TEXT SEGMENT
━━━━

The United States senior advisor for Arab and African affairs, Massad Boulos, called the attacks abhorrent. Secretary of State Marco Rubio, speaking after a G7 meeting on 12 November 2025, acknowledged that murder, rape, and sexual violence had occurred, and called for international action to cut weapons to the RSF. He did not name the United Arab Emirates, which has backed the RSF and whose vice president, Sheikh Mansour bin Zayed Al Nahyan, has met with RSF commander Mohamed Hamdan Dagalo, known as Hemedti. The UAE condemned the massacre, pledged AED 367.25 million in aid, and, through senior diplomat Anwar Gargash, acknowledged that international failure to sanction the RSF and SAF after Sudan's 2021 coup had been a collective mistake. In December 2025 the United Kingdom sanctioned four senior RSF commanders for their roles: Abdul Rahim Dagalo (Hemedti's brother), Gedo Hamdan Ahmed, Brigadier General Al-Fateh Abdullah Idris, and Field Commander Tijani Ibrahim Moussa Mohamed.

━━━━

INFORMATION SHOWN

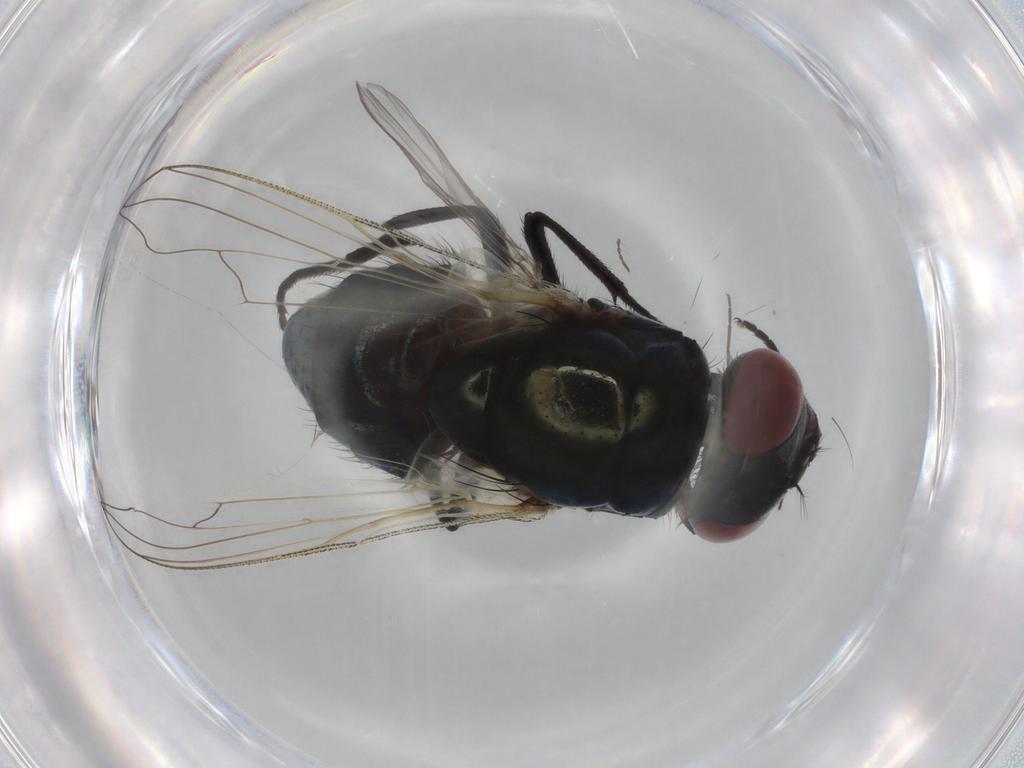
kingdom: Animalia
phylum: Arthropoda
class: Insecta
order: Diptera
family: Muscidae
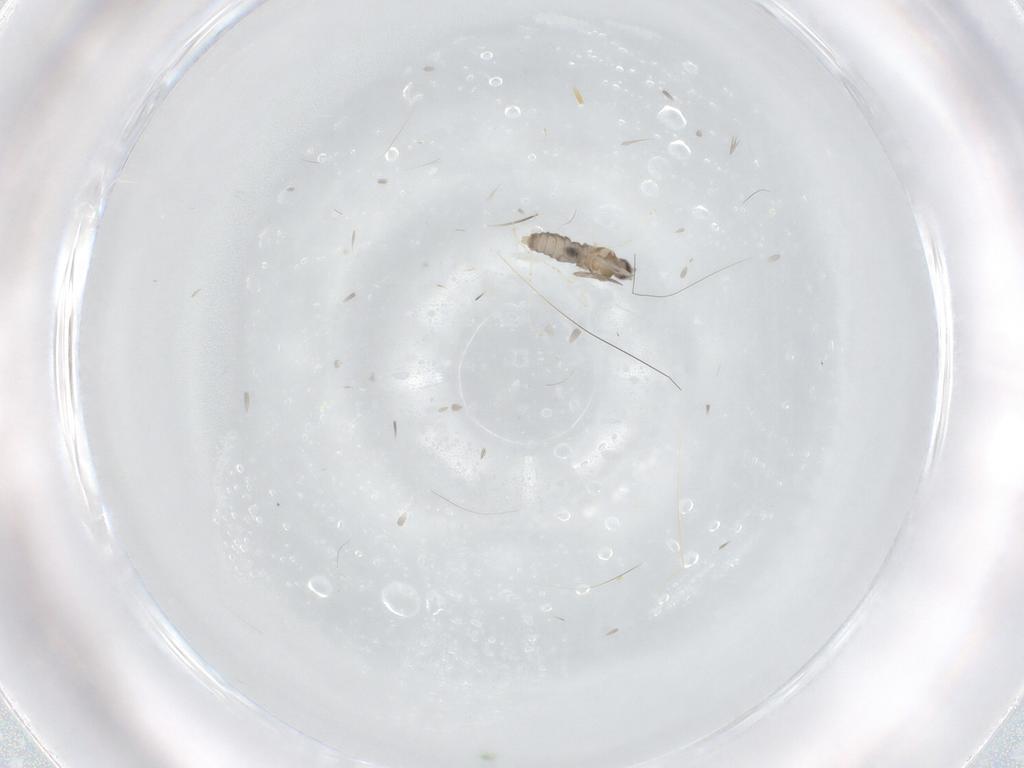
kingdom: Animalia
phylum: Arthropoda
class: Insecta
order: Diptera
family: Cecidomyiidae
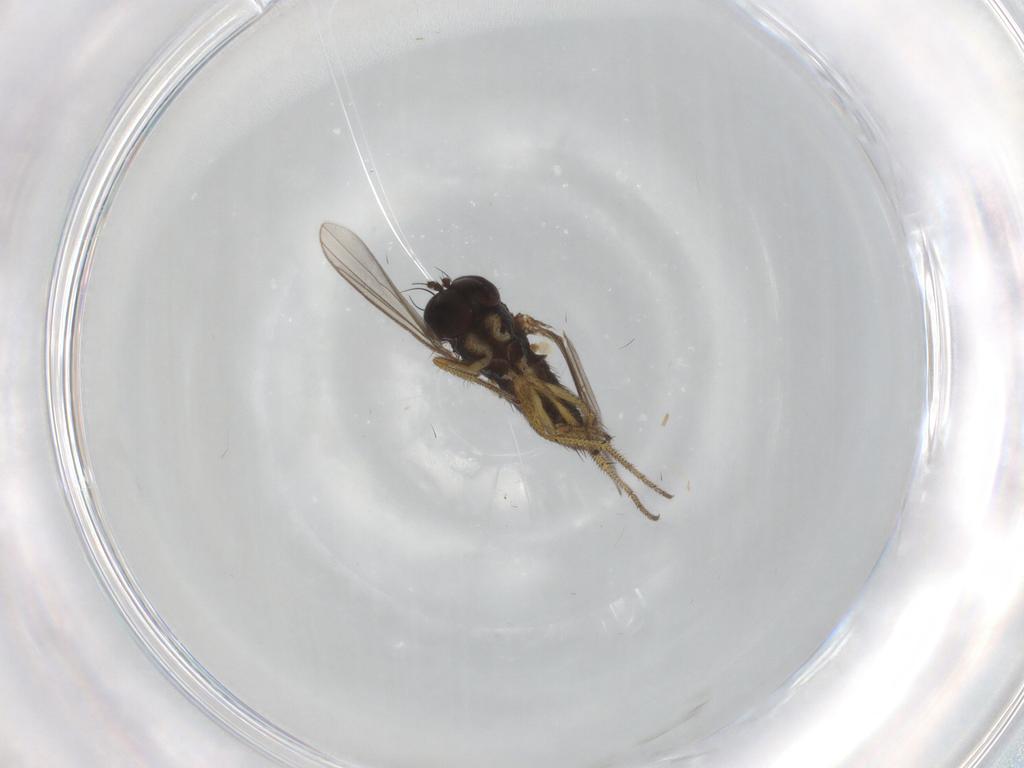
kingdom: Animalia
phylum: Arthropoda
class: Insecta
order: Diptera
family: Chironomidae
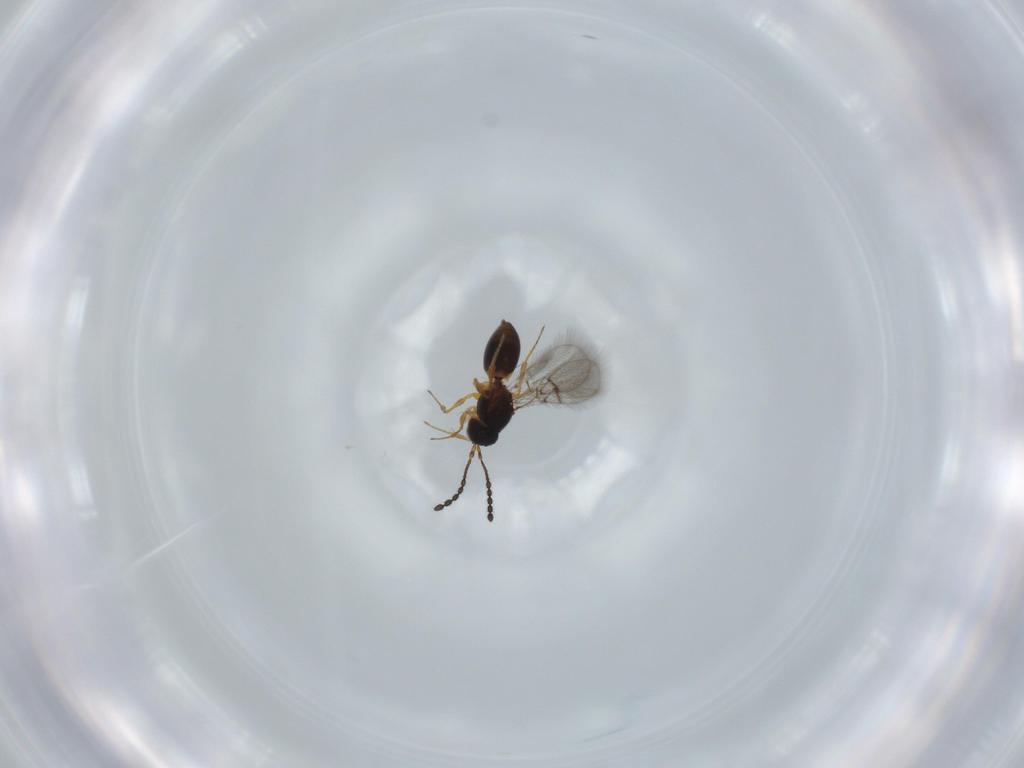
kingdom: Animalia
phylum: Arthropoda
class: Insecta
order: Hymenoptera
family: Figitidae
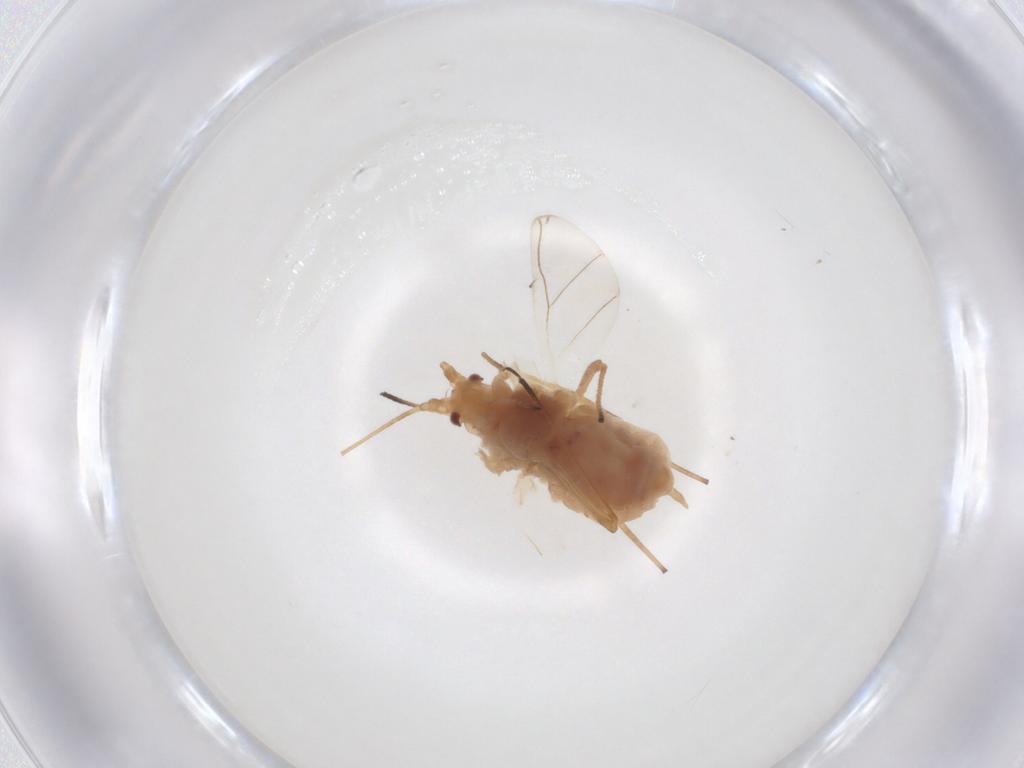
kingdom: Animalia
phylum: Arthropoda
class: Insecta
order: Hemiptera
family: Aphididae
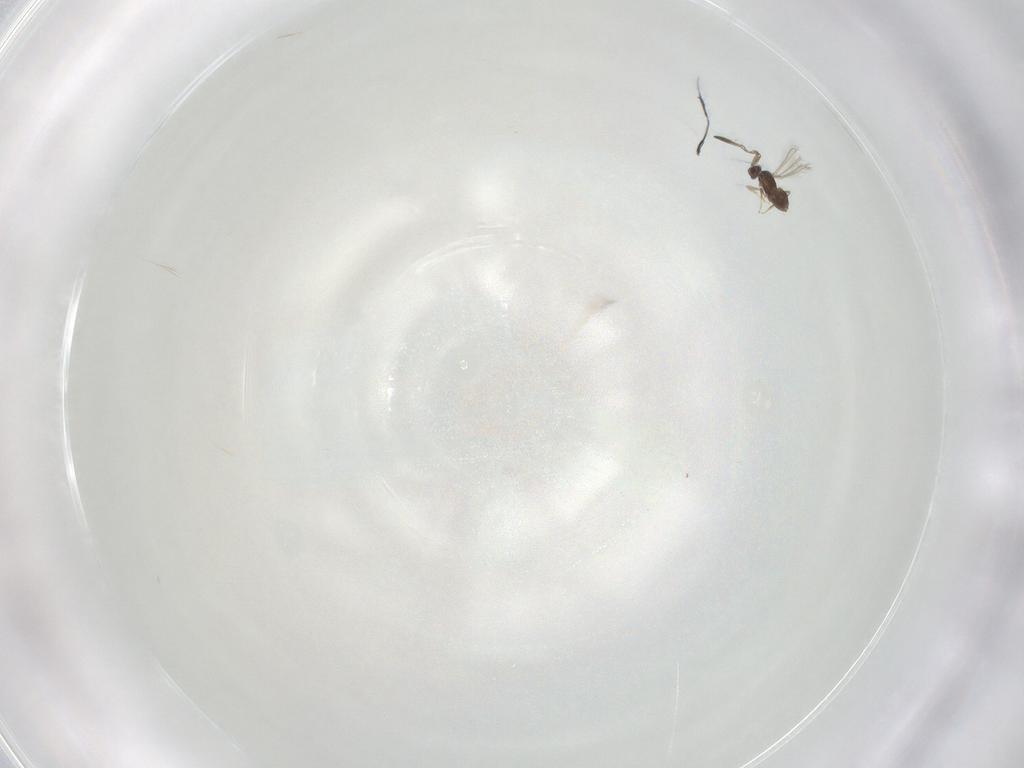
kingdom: Animalia
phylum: Arthropoda
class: Insecta
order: Hymenoptera
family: Mymaridae
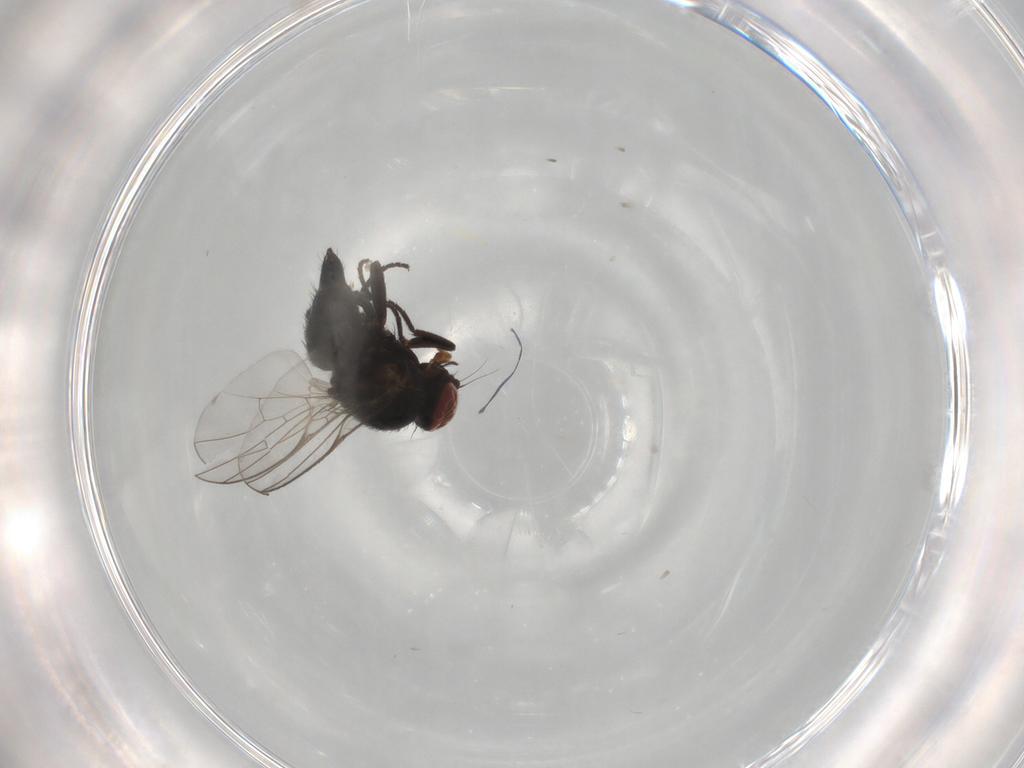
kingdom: Animalia
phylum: Arthropoda
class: Insecta
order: Diptera
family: Agromyzidae
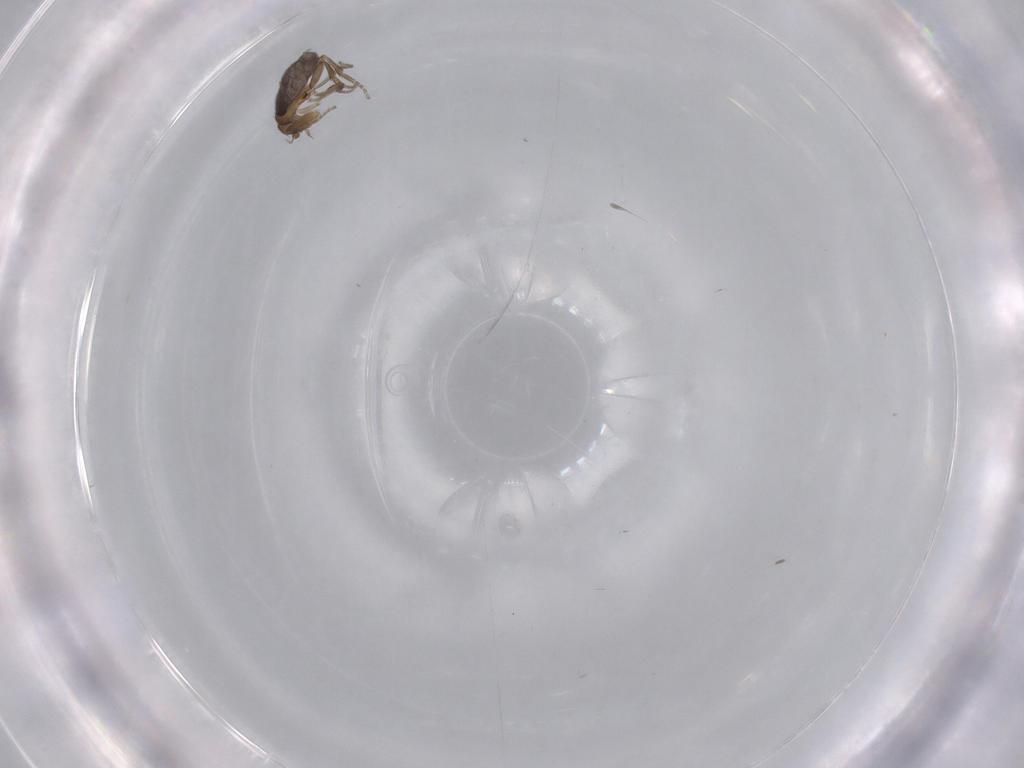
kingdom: Animalia
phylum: Arthropoda
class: Insecta
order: Diptera
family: Phoridae
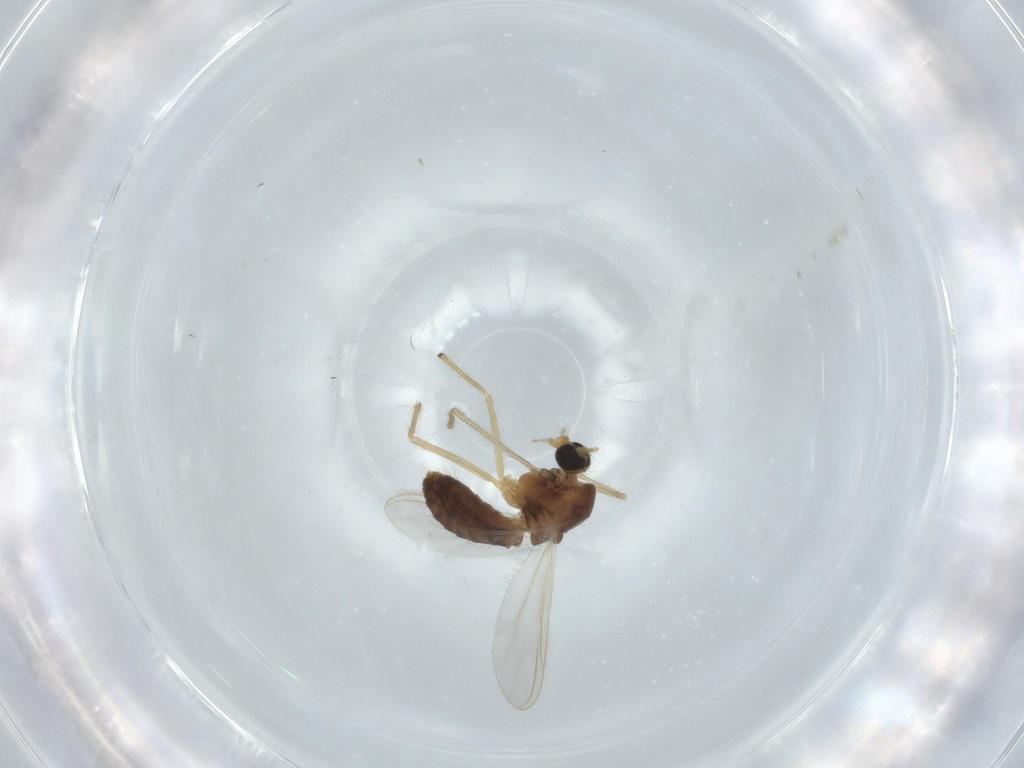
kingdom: Animalia
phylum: Arthropoda
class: Insecta
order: Diptera
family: Chironomidae
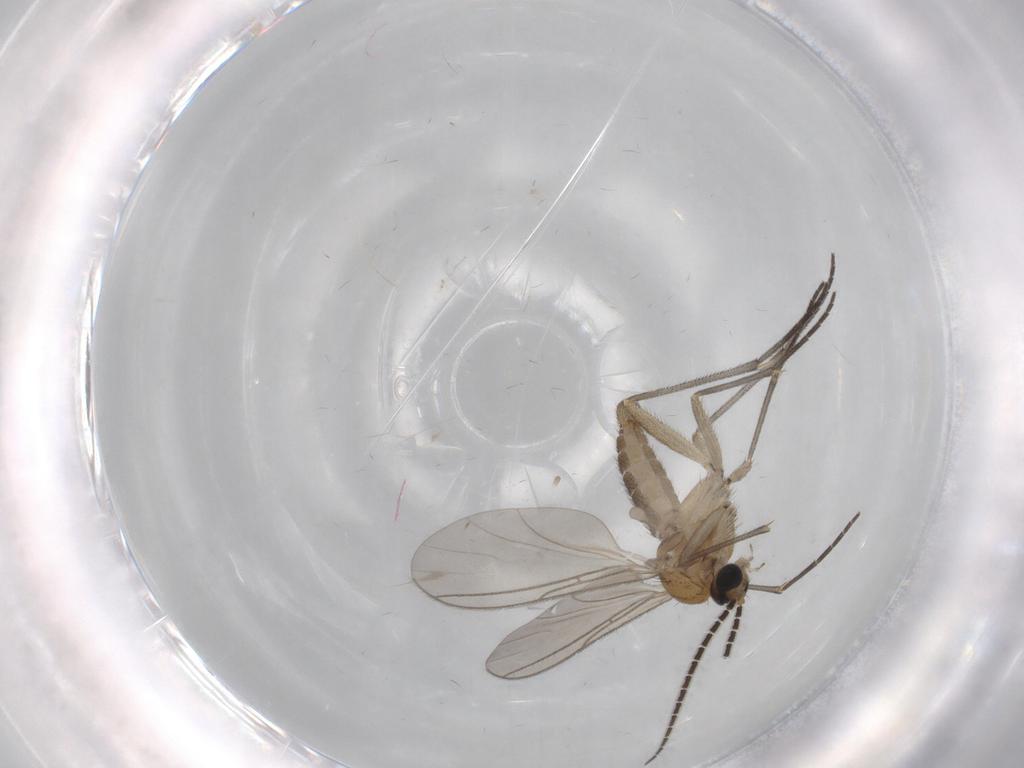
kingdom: Animalia
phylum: Arthropoda
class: Insecta
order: Diptera
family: Sciaridae
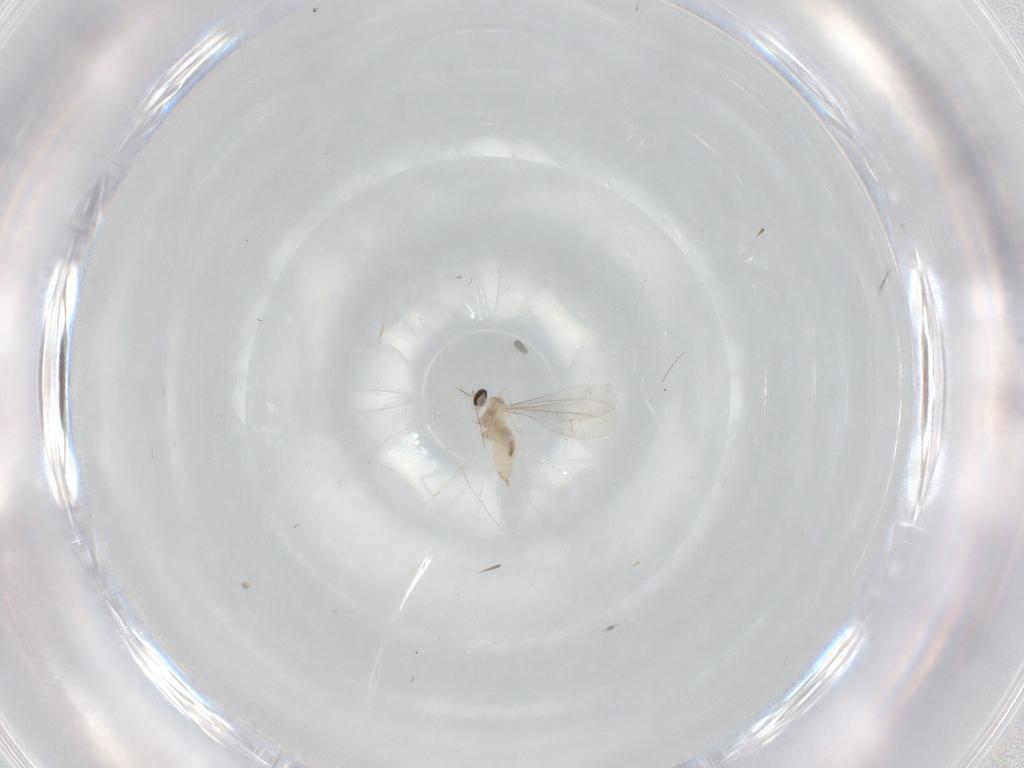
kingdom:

━━━━

EXERCISE PROMPT
Please name the RSF commander that the text on international reactions to the massacre identifies as Hemedti's brother.

EXERCISE RESPONSE
Abdul Rahim Dagalo